Extra evaluations of the PacBio assembly include comparisons to a reference genome. The reference genome in this project is NZ_CP014529.1, which was downloaded from NCBI using the following commands: wget https://ftp.ncbi.nlm.nih.gov/genomes/all/GCF/001/750/885/GCF_001750885.1_ASM175088v1/GCF_001750885.1_ASM175088v1_genomic.fna.gz gunzip GCF_001750885.1_ASM175088v1_genomic.fna.gz mv GCF_001750885.1_ASM175088v1_genomic.fna reference_E745.fasta

MUMmerplot evaluation

MUMmerplot provides an alignment dot-plot comparing two assemblies and was used for visually inspecting how well the de novo assembly aligns with the reference genome.

MUMmerplot was executed using the following script: 03_mummerplot_evaluation.sh, and the output can be seen in Figure 2.
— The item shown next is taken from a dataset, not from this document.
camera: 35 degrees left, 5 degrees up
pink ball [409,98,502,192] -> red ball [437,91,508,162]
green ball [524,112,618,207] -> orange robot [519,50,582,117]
Figure 2: MUMmerplot output showing the alignment between the PacBio de novo assembly and the reference genome.

In Figure 2, two clear red diagonals imply that two large contigs from the PacBio assembly align well with the reference genome. The fact that both diagonals run in the same direction suggests that these sequences are in the same orientation as the reference genome. The blue dots represent small alignments, such as short fragments, small contigs, or repetitive elements.
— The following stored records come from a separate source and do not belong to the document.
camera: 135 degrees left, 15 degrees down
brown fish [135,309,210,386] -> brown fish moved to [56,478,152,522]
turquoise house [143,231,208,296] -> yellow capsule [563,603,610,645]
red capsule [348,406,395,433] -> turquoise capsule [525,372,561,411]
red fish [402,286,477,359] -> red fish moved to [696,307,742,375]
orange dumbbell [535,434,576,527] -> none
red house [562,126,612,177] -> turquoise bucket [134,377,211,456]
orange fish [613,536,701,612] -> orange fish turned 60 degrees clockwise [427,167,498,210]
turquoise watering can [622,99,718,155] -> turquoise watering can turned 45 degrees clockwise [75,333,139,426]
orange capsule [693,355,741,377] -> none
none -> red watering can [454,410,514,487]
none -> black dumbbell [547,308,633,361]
In the upper right corner, a cluster of red lines and blue dots is present, implying that many small contigs from the assembly align to a specific region of the reference. This cluster could be due to repetitive sequences in the reference genome, or it may reflect a fragmented or poorly resolved region in the assembly.

MUMmer evaluation

The MUMmer tool dnadiff was used for comparing the PacBio assembly to the reference genome. The dnadiff tool analyzes differences and similarities between the sequences and generates a report of the conclusions.
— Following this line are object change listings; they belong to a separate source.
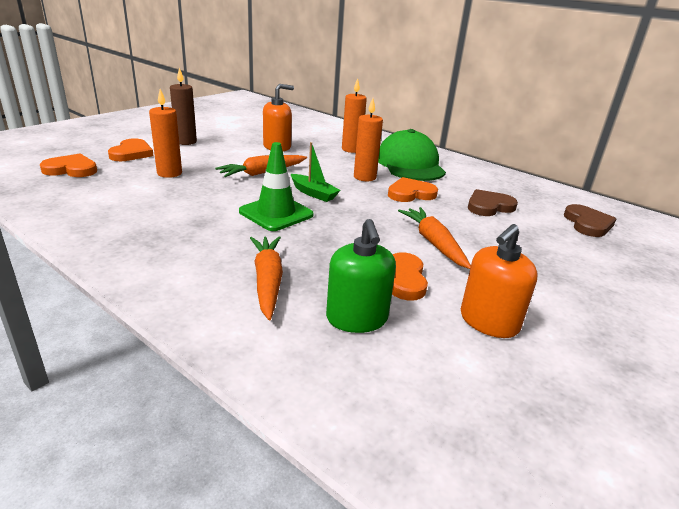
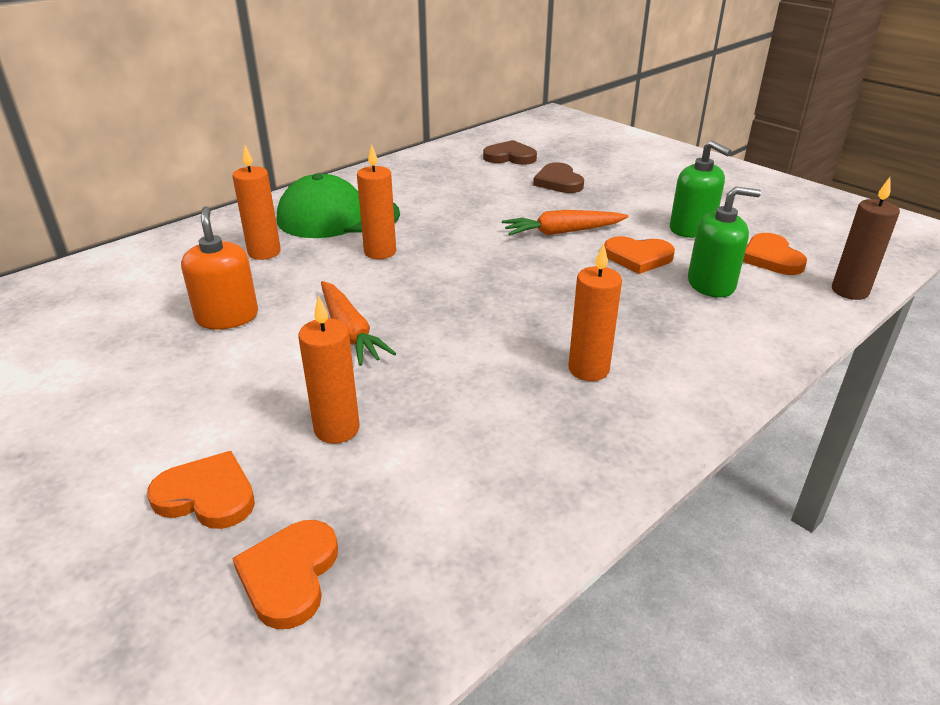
camera: 80 degrees left, 5 degrees up
brown candle [170,68,197,145] -> brown candle moved to [832,177,900,300]
green traffic cone [239,142,314,231] -> none
orange carrot [250,236,283,320] -> none
green boat [291,142,340,202] -> none
orange heart [388,177,438,202] -> orange heart moved to [743,233,807,275]
orange soap dispenser [461,224,538,338] -> green soap dispenser [670,140,731,238]
brown heart [468,189,518,216] -> brown heart moved to [533,162,584,193]
none -> orange candle [568,243,622,381]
dnadiff was executed on the working node snowy on UPPMAX using the following command in the terminal: dnadiff -p pacbio_vs_E745 /home/mane9823/Genome-Analysis/analyses/DNA_analyses/02_genome_assembly/01_pacbio/assembly_results/pacbio_assembly.contigs.fasta /home/mane9823/Genome-Analysis/data/reference_data/reference_E745.fasta

The report pacbio_vs_E745.report can be found here:

As seen in the MUMmer dnadiff report, the Canu assembly has a high coverage of the reference genome. Almost all assembled bases align with the reference, and the average identity is high (over 99.9%). A few structural differences were detected, including 2 relocations, 2 translocations, 484 indels, as well as 68 SNPs. These differences could be due to genetic variation between the samples, assembly errors, or biological factors such as mutations or plasmid variation.